[THE PROBLEM]
Copy out all lines from the entries below in which "mutuelle" occurs.

*** Opening of DATA EXTRACT ***

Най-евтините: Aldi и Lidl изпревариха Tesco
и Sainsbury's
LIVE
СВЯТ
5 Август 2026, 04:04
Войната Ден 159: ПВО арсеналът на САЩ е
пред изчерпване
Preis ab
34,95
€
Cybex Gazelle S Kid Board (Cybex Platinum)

*** Close of DATA EXTRACT ***
*** Opening of DATA EXTRACT ***

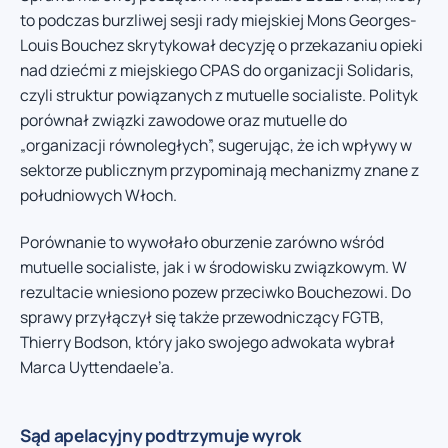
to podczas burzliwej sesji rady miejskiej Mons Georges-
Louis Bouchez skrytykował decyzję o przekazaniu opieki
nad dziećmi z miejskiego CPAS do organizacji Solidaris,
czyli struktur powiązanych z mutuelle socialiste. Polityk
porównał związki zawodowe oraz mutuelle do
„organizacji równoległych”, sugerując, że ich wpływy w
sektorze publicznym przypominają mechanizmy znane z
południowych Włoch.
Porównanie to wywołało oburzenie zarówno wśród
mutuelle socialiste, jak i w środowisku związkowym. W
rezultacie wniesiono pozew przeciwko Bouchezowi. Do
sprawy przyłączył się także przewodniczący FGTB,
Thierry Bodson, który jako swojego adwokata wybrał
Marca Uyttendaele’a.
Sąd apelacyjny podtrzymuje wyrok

*** Close of DATA EXTRACT ***

[SOLUTION TO THIS TASK]
czyli struktur powiązanych z mutuelle socialiste. Polityk
porównał związki zawodowe oraz mutuelle do
mutuelle socialiste, jak i w środowisku związkowym. W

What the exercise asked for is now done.